O cenário da violência de gênero no Brasil em 2025 revela uma face ainda mais cruel do que os números brutos de assassinatos: a “orfandade do feminicídio”. Um levantamento recente do Laboratório de Estudos de Feminicídios da Universidade Estadual de Londrina (UEL) aponta que, em média, quatro crianças ficaram órfãs de mãe por dia no país durante o primeiro semestre deste ano. No total, 683 menores perderam suas genitoras em decorrência do crime de ódio contra o gênero feminino entre janeiro e junho, um período em que foram contabilizadas 950 vítimas fatais.
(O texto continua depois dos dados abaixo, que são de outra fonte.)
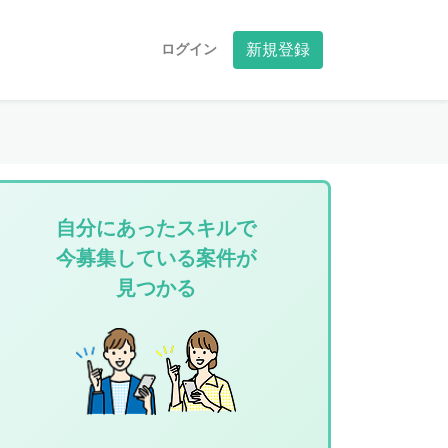
ログイン
新規登録
自分にあったスキルで
今募集している案件が
見つかる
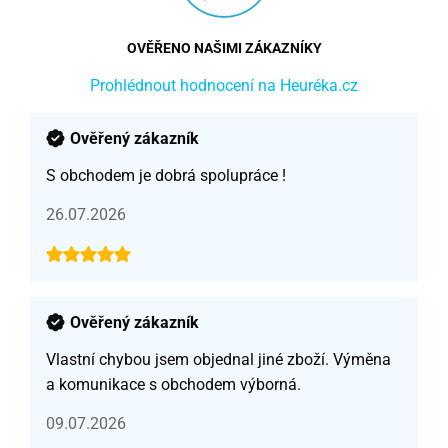
OVĚŘENO NAŠIMI ZÁKAZNÍKY
Prohlédnout hodnocení na Heuréka.cz
Ověřený zákazník
S obchodem je dobrá spolupráce !
26.07.2026
Ověřený zákazník
Vlastní chybou jsem objednal jiné zboží. Výměna
a komunikace s obchodem výborná.
09.07.2026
Na Bahia, estado que historicamente figura entre os índices mais preocupantes de violência letal contra a mulher no Nordeste, o impacto segue a tendência nacional de tragédias domésticas. O estudo da UEL destaca que a maioria desses crimes (39%) ocorre dentro da própria residência da vítima, transformando o que deveria ser um local de proteção em uma cena de crime. Em quase metade dos casos analisados, o agressor possuía um vínculo íntimo com a mulher, sendo parceiro ou ex-companheiro, o que agrava o trauma psicológico das crianças que, muitas vezes, presenciam a violência cometida pelo próprio pai ou padrasto.
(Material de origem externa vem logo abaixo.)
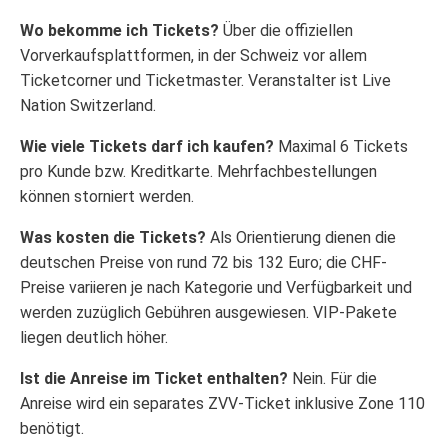
Wo bekomme ich Tickets?
Über die offiziellen
Vorverkaufsplattformen, in der Schweiz vor allem
Ticketcorner und Ticketmaster. Veranstalter ist Live
Nation Switzerland.
Wie viele Tickets darf ich kaufen?
Maximal 6 Tickets
pro Kunde bzw. Kreditkarte. Mehrfachbestellungen
können storniert werden.
Was kosten die Tickets?
Als Orientierung dienen die
deutschen Preise von rund 72 bis 132 Euro; die CHF-
Preise variieren je nach Kategorie und Verfügbarkeit und
werden zuzüglich Gebühren ausgewiesen. VIP-Pakete
liegen deutlich höher.
Ist die Anreise im Ticket enthalten?
Nein. Für die
Anreise wird ein separates ZVV-Ticket inklusive Zone 110
benötigt.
Especialistas alertam que as consequências para esses órfãos são profundas e de longo prazo. A perda materna gera rupturas imediatas na rotina, levando muitos desses menores a serem acolhidos por parentes distantes ou encaminhados a abrigos municipais. Sem uma rede de apoio estruturada, essas crianças enfrentam vulnerabilidade social extrema e danos emocionais que podem perdurar por toda a vida.
Como tentativa de mitigar o desamparo financeiro, o governo federal regulamentou em setembro de 2025 a pensão especial para órfãos do feminicídio. O benefício garante até um salário-mínimo mensal para menores de 18 anos em situação de vulnerabilidade. Na Bahia e no restante do país, a regra estabelece que o valor não pode ser acumulado com outros benefícios governamentais e, caso a vítima tenha deixado mais de um filho, a quantia deve ser dividida equitativamente entre eles.
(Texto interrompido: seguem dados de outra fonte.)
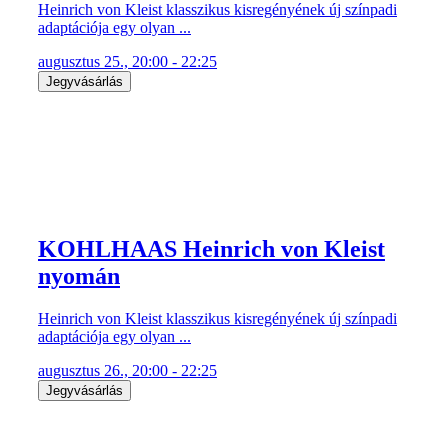
Heinrich von Kleist klasszikus kisregényének új színpadi
adaptációja egy olyan ...
augusztus 25., 20:00 - 22:25
Jegyvásárlás
KOHLHAAS Heinrich von Kleist
nyomán
Heinrich von Kleist klasszikus kisregényének új színpadi
adaptációja egy olyan ...
augusztus 26., 20:00 - 22:25
Jegyvásárlás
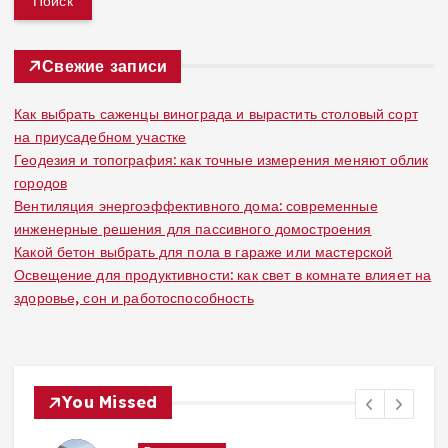
т
и
:
Свежие записи
Как выбрать саженцы винограда и вырастить столовый сорт
на приусадебном участке
Геодезия и топография: как точные измерения меняют облик
городов
Вентиляция энергоэффективного дома: современные
инженерные решения для пассивного домостроения
Какой бетон выбрать для пола в гараже или мастерской
Освещение для продуктивности: как свет в комнате влияет на
здоровье, сон и работоспособность
You Missed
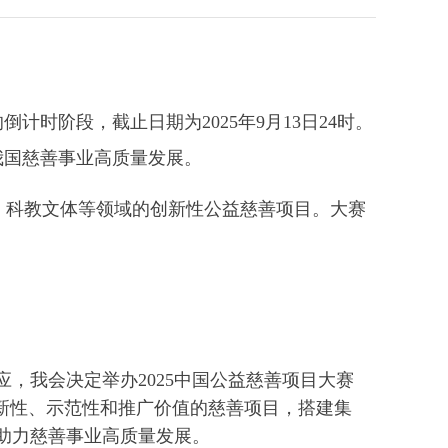
时阶段，截止日期为2025年9月13日24时。
我国慈善事业高质量发展。
、科教文体等领域的创新性公益慈善项目。大赛
，我会决定举办2025中国公益慈善项目大赛
新性、示范性和推广价值的慈善项目，搭建集
助力慈善事业高质量发展。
Embora o auxílio financeiro seja um passo importante, as autoridades ressaltam que a política pública precisa ir além. O combate à lavagem de dinheiro e ao financiamento de grupos criminosos (que muitas vezes coagem mulheres em comunidades), aliado a uma rede de acolhimento psicológico na rede pública de saúde, é essencial para que esses órfãos não se tornem estatísticas invisíveis de um ciclo de violência que o Brasil ainda luta para interromper.